With the output of DKIM being the SDID, the identity associated with the
signature is of course that of the domain. But when my author-specific
domain signs a message for me, it's the domain that does that -- it
doesn't matter that it's an organization of one. Putting "author" here
just hints that authors might sign messages as well, and I don't think
that's intended. I suggest removing "author" to make that clear.
The author can be an organization. For mail from ESPs, I'd say that
the author is almost always an organization. Please leave the
language alone.
DKIM supports that mode of operation quite nicely and it is a
particularly powerful operational mode, so it is worth keeping that
"configuration" in mind explicitly. Given how persistent this
confusion seems to be it might even be worth more language, though I'm
not coming up with a suggestion, offhand.

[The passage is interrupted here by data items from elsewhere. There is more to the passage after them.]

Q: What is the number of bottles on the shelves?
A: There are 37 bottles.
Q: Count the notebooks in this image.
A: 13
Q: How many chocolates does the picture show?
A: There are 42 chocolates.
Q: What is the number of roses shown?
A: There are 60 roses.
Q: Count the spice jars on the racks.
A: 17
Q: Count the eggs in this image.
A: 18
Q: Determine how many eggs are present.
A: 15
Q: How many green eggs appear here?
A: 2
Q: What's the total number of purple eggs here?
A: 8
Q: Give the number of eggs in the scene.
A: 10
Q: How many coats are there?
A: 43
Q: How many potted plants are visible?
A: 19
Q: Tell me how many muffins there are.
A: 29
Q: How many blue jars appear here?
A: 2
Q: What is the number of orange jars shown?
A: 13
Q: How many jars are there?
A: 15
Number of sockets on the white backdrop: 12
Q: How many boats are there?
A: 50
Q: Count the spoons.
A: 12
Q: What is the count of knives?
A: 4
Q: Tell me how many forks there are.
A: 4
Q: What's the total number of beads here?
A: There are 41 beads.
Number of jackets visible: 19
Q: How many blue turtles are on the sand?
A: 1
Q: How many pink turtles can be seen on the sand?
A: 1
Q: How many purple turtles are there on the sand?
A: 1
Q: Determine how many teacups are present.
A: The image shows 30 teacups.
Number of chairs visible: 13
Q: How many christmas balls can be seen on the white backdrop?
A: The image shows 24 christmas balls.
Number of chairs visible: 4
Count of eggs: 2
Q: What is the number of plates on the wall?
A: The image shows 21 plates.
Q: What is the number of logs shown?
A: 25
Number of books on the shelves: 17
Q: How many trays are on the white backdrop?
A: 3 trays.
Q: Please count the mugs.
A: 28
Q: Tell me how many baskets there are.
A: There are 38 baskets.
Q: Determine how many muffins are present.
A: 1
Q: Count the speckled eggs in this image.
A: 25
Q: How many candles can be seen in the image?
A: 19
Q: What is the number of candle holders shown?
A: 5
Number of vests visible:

This still seems to me to be too specialized a use case to list in the
specification, but would look to WG consensus on which way to go here.
I can easily see applications in universities, where the central IT
group often has only a tenuous hold over the departments who jealously
guard their autonomy, often well past any point of rationality. A
department wouldn't dream of sending their mail through the servers
run by those bureaucratic morons in central IT, but would be OK with
a remote signer where the mail stays on their computers.
The point is that the choice of i= had determined whether something
ought to be flagged to the recipient. Now it doesn't. That is a
behavioral change that is potentially incompatible with the RFC 4871
behavior.
"Flagged to the recipient" is UI design advice, which I think we've
agreed we're not doing.
"The Signer MAY choose to use the same namespace for its AUIDs as
its users' email addresses or MAY choose other means of representing
its users. However, the signer SHOULD use the same AUID for each
message intended to be evaluated as being within the same sphere of
responsibility, if it wishes to offer receivers the option of using
the AUID as a stable identifier that is finer grained than the SDID."
I suggest that the first sentence change MAY to "might" in order to
make it non-normative.
I really don't think changing MAY to "might" here is going to make
things any clearer for implementers. Much the opposite.
Agree. Let's leave it alone.
(radical idea alert)
The point is that if the AUID does not affect the result of the
verification at all, why even have it?
In my case, it's a comment that helps me figure out what happened when
someone sends back a message with a complaint. I would be quite happy
to change i= to be a private comment for the benefit of the signer and
remove any syntactic restrictions on it.